This column is in response to a column by Josef Liles and Zahira Navarrette, (Daily Nexus, “The Name of the Game Isn’t Exploitation,” March 6, 2003). I am a white male student, and their column deeply offended me and many people I know. Their hypocritical rhetoric did nothing to inform students of a potential problem. Instead they simply missed the point and, in doing so, made themselves look idiotic and just as racist as their supposed antagonists.

To begin, they say they noticed sombreros on the backs of “several vanilla people.” Honestly, I cannot believe they would start an anti-racism and anti-stereotype column in such a fashion. If I wrote a column that started with a sighting of several brown or chocolate people, it would start nothing short of a riot in response.

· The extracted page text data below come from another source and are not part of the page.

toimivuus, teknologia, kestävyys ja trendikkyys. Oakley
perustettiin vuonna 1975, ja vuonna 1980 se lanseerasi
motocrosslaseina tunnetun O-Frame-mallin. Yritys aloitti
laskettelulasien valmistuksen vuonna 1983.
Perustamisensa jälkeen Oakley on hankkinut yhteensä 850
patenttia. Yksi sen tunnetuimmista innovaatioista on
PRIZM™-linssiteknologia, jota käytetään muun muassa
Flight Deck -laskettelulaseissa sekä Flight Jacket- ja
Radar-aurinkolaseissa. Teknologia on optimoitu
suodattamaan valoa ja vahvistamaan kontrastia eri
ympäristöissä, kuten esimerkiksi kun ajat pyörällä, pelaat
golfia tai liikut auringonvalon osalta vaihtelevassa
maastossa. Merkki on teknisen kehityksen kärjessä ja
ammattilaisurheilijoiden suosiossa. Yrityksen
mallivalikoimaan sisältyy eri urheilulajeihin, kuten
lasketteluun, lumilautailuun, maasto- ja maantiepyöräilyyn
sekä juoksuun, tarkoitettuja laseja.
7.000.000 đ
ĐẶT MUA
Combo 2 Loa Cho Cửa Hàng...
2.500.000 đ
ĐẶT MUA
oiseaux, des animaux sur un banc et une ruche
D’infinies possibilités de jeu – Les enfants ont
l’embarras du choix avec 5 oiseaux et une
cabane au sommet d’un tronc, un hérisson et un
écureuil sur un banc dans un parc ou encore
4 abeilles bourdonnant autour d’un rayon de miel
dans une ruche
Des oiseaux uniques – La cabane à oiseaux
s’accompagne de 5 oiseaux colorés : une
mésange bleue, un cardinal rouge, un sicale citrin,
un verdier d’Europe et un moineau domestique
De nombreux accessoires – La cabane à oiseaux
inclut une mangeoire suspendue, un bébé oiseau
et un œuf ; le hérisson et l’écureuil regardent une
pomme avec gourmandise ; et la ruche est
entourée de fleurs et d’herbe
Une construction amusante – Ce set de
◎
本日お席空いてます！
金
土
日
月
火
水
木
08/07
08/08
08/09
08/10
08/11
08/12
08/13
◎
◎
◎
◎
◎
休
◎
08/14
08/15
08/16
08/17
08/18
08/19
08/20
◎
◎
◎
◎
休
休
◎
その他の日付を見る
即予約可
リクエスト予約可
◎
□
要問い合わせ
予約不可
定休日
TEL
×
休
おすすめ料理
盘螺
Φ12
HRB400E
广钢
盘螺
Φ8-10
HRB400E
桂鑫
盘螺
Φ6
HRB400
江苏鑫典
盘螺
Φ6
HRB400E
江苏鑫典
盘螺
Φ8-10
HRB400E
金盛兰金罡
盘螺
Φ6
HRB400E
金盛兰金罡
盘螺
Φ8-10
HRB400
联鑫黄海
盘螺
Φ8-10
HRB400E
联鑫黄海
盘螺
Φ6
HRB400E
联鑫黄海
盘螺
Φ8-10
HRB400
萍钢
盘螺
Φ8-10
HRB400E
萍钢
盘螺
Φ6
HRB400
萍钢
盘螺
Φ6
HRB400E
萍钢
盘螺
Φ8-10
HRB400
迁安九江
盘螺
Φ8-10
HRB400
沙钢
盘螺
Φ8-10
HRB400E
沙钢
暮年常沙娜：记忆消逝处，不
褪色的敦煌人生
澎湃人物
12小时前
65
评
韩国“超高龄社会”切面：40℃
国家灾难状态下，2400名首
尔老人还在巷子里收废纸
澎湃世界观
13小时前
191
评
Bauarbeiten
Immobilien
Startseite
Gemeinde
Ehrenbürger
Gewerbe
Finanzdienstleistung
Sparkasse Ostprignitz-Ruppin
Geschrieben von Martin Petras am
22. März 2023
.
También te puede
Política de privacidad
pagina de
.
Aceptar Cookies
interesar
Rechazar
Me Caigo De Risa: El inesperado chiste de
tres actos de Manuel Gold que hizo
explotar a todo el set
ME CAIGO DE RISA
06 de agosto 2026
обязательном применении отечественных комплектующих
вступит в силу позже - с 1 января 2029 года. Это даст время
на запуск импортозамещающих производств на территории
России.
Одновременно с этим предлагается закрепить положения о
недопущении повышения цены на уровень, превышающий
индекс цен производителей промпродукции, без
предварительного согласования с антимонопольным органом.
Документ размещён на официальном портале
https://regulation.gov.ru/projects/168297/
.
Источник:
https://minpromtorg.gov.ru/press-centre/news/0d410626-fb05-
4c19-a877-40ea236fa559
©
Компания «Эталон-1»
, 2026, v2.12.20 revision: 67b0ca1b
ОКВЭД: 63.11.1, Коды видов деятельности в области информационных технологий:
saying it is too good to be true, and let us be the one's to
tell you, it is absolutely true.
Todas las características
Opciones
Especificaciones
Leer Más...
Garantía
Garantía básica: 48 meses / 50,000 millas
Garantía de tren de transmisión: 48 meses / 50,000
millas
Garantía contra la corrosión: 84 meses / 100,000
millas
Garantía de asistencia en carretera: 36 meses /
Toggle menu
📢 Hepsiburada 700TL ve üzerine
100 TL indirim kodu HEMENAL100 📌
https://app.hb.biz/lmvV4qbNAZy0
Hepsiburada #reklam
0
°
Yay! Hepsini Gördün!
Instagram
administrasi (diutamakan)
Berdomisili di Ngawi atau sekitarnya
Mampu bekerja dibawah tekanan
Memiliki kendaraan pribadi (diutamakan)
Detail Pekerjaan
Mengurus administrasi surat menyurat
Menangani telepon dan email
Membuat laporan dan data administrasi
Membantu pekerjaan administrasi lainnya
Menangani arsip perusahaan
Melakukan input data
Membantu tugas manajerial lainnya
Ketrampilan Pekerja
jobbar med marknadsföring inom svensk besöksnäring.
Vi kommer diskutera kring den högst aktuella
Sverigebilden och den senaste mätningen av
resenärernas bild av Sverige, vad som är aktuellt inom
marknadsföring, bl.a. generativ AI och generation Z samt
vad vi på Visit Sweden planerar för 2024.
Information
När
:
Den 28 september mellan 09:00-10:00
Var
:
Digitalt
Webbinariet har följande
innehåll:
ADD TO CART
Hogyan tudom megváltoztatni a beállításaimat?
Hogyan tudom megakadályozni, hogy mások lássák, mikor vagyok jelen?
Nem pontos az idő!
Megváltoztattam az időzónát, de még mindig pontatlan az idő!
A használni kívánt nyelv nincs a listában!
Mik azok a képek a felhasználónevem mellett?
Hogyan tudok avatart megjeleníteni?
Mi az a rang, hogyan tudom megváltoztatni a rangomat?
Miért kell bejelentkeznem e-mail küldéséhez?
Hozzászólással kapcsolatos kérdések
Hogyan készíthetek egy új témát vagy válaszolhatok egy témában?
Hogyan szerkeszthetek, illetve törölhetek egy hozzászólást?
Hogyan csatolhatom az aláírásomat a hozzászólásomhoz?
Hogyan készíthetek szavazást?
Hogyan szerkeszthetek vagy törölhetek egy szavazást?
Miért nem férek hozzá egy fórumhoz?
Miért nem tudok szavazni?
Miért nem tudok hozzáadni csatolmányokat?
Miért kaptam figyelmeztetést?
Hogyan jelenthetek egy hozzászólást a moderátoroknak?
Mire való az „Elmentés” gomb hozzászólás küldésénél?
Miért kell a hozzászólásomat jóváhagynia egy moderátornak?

Next, instead of making coherent and intelligent points about their perceived problem, they resort to petty and insignificant arguments. They claim that, “We have never understood the rationale for having an Argentine cowboy as the school mascot. We think it is time for a mascot that is more reflective of the predominant student population.” Well, then obviously they missed the point of every mascot in America. Does the Bruin correctly represent the predominant student population of UCLA? Didn’t think so. What about the Trojans of USC? Nope. The purpose of mascots is to give the students a focal point for expressing their school pride.

The word Gaucho is an accepted and historic term for Argentine cowboys. It is not a slang term and is in fact used in Argentina. The authors create a heavily racist and stereotypical image of white people called the “Gavacho,” which is apparently slang used by Mexicans for white people. This is a transparent and petty tactic. I am absolutely sure that if I were to write a similar column but used an actual slang term for Mexicans or Chicanos and then stereotyped them in the same way, the authors of this piece would be tremendously offended. The authors moronically illustrate the “DP Dude” as a white male with puke on his shirt but seem to ignore the fact that there are not only white people partying on DP.

The authors claim that their depiction is meant to illustrate how they feel about the Gaucho mascot. Besides the fact that Chevy’s is a Mexican restaurant in the first place, and besides the fact that the sombrero does little to demean a culture but instead puts pride in it, the authors have committed no less a crime then those that wear the hats to the game. In fact, I would argue that using a slang term to describe whites is much worse then using a historic word from Argentina as a mascot. The authors also forget that there already are white mascots, such as the Cowboys and the Yankees, but few whites are offended.

I challenge the authors to get off their high pedestal of hypocrisy. Maybe UCSB does need a new mascot. Maybe it is offensive to certain people. The authors have a right to feel that way. However, their method of voicing their opinion is cheap and dirty. Until the authors are ready to make intelligent arguments before someone who can do something about the situation, like the athletic director, the chancellor or the UC Board of Regents, I suggest they use the easy way out on some other issue, far from UCSB.

Jake Norton is a sophomore business economics major.